Endometriosis is a condition where the uterine inner layer, endometrium, is found in pelvic cavity and/or in ovaries or on the surface of bladder or rectum. The prevalence of disease in women in their reproductive age is 2-10%, and up to 50% in women with unsolved infertility and/or pain symptoms. Women with endometriosis suffer from chronic pelvic pain caused by innervation and inflammation at locations of endometriotic lesions. Diagnosis is an invasive procedure and treatments are not always effective or bring up severe side effects and, therefore, new information on possible therapeutic targets and diagnosis for endometriosis are essential. The complexity of different types of endometriosis as well as heterogeneous nature of endometrium tissue along its modulation with menstrual cycle makes disease difficult to study in the lab.

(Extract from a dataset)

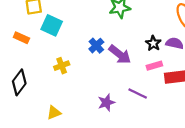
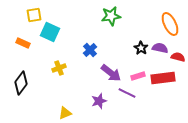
purple arrow: (120, 54) -> (111, 73), moved
pink rectangle: (154, 66) -> (138, 76), moved
yellow triangle: (54, 113) -> (65, 113), moved

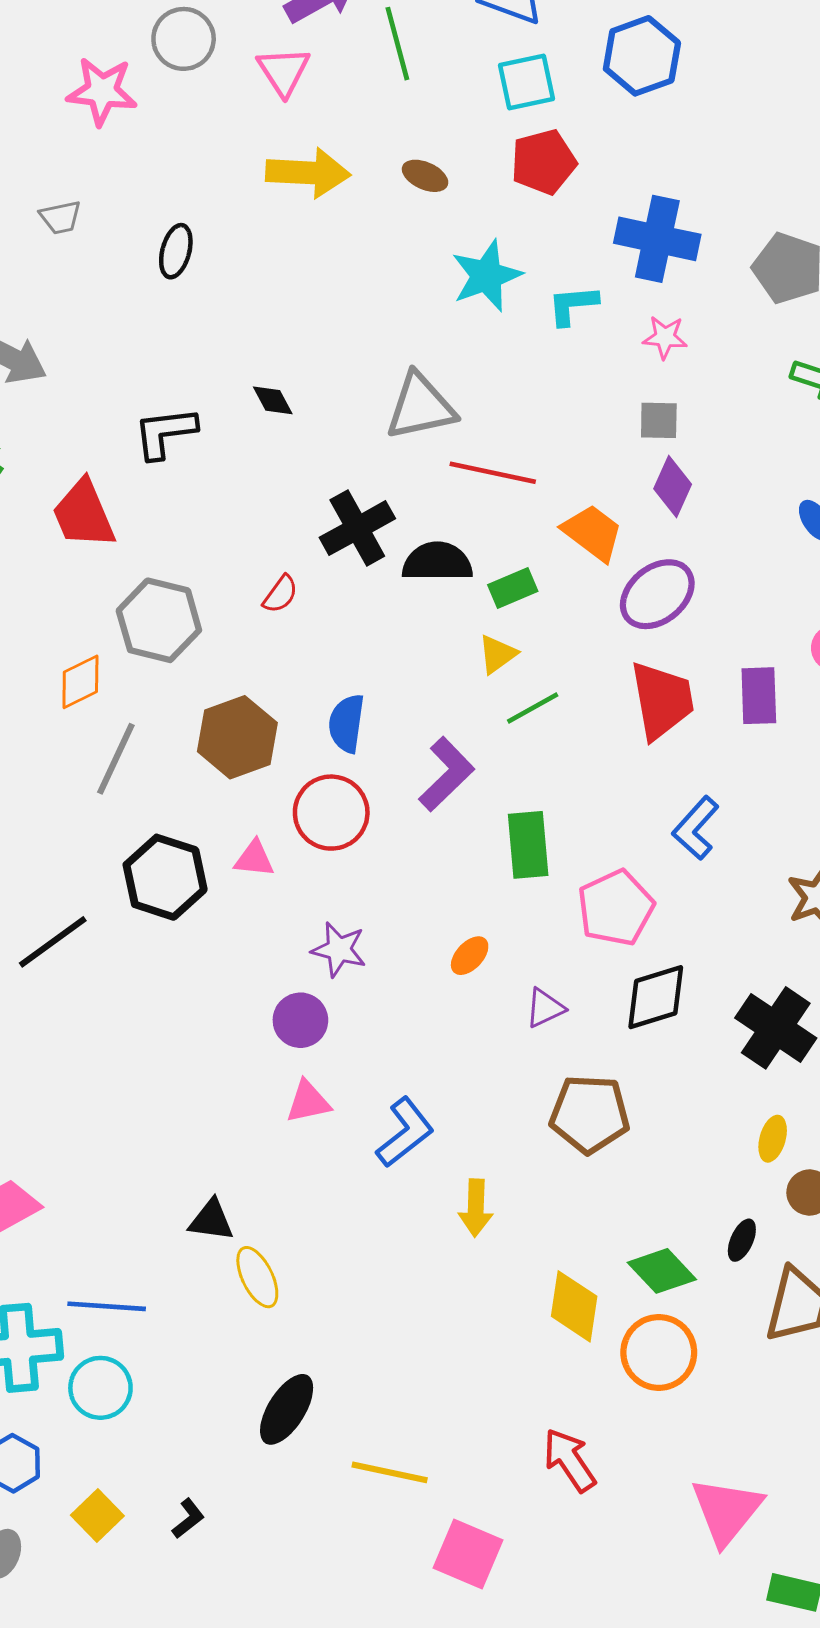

The work described in the lecture discusses how a phased mass spectrometry-based approach for discovery, screening, and validation of protein biomarkers with diagnostic value was followed. Technically the workflow was optimized in terms of sample sensitivity and robustness, allowing quantification of several 1000 proteins with a technical CV of 10 % in 10s of patient tissue types. For quantitative analysis, several different approaches were studied including five statistical methods that were evaluated for use with label-free quantitative proteomics data.
Initially we characterized and reported high quality SRM transitions for 168 disease markers, that were then subsequently screened and reduced to a single assay containing 93 synthetic peptides that are currently being used in a multiplexed SRM and SWATH analysis in 100 serum samples from patients. Methods established, study setup and our most recent findings on our MS analysis will be reported.